-- Bounding box coordinate data --
###
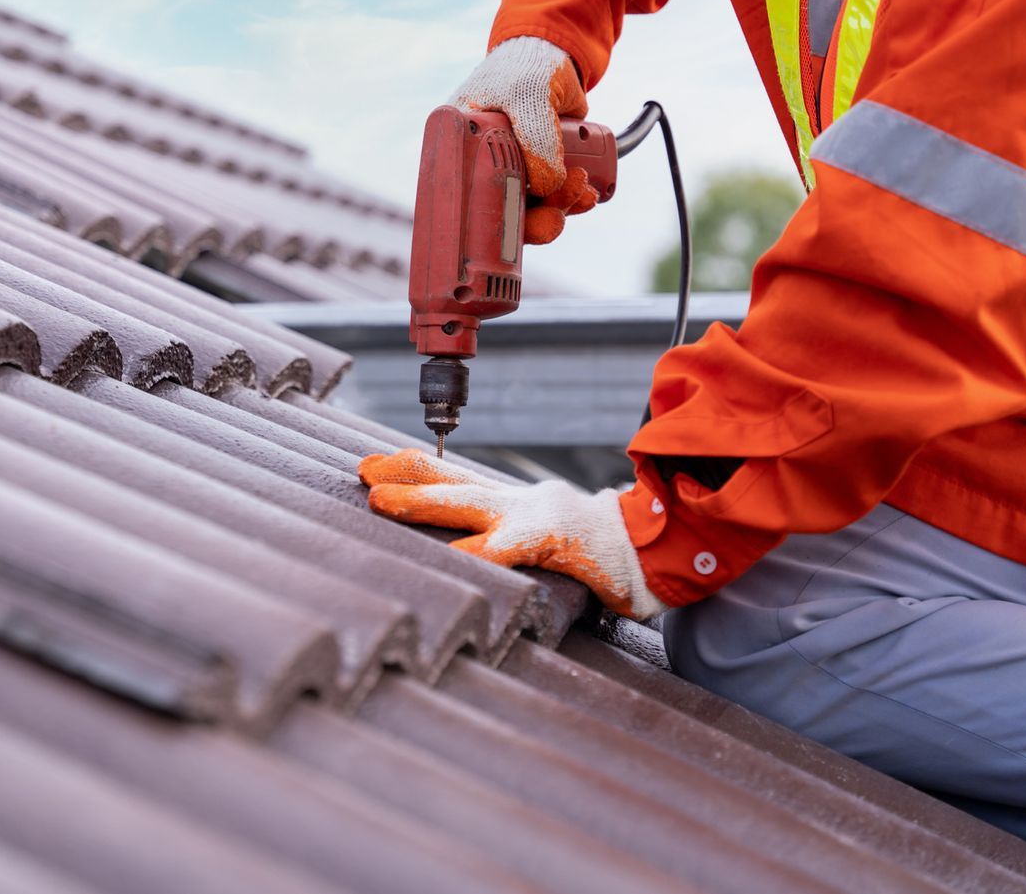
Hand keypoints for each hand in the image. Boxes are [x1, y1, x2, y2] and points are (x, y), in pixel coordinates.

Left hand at [360, 450, 664, 619]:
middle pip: (451, 480)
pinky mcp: (555, 538)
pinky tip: (446, 559)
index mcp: (517, 502)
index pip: (455, 478)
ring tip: (380, 501)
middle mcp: (521, 501)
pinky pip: (504, 547)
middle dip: (403, 476)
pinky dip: (473, 553)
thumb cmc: (605, 555)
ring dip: (419, 501)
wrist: (664, 552)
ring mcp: (537, 515)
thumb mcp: (549, 540)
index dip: (411, 469)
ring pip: (467, 503)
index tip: (372, 466)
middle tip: (361, 474)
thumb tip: (459, 553)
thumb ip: (509, 540)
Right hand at [449, 35, 598, 242]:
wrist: (556, 56)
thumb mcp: (529, 95)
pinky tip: (585, 194)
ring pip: (530, 206)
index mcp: (459, 143)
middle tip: (558, 214)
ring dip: (559, 208)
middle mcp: (479, 160)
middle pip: (500, 208)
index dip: (489, 218)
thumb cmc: (528, 66)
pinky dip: (569, 199)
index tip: (518, 223)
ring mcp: (509, 166)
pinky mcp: (536, 168)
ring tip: (581, 192)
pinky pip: (550, 196)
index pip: (465, 195)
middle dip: (535, 218)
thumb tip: (547, 188)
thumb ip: (537, 140)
###
-- Your instructions --
Copy exactly the lines that begin with the one containing "ring mcp: (509, 166)" and continue to the end of the records, both included, and nothing more.

-- Result --
ring mcp: (509, 166)
pinky mcp: (536, 168)
ring tip: (581, 192)
pinky pip: (550, 196)
index pip: (465, 195)
middle dip: (535, 218)
thumb tip: (547, 188)
thumb ip: (537, 140)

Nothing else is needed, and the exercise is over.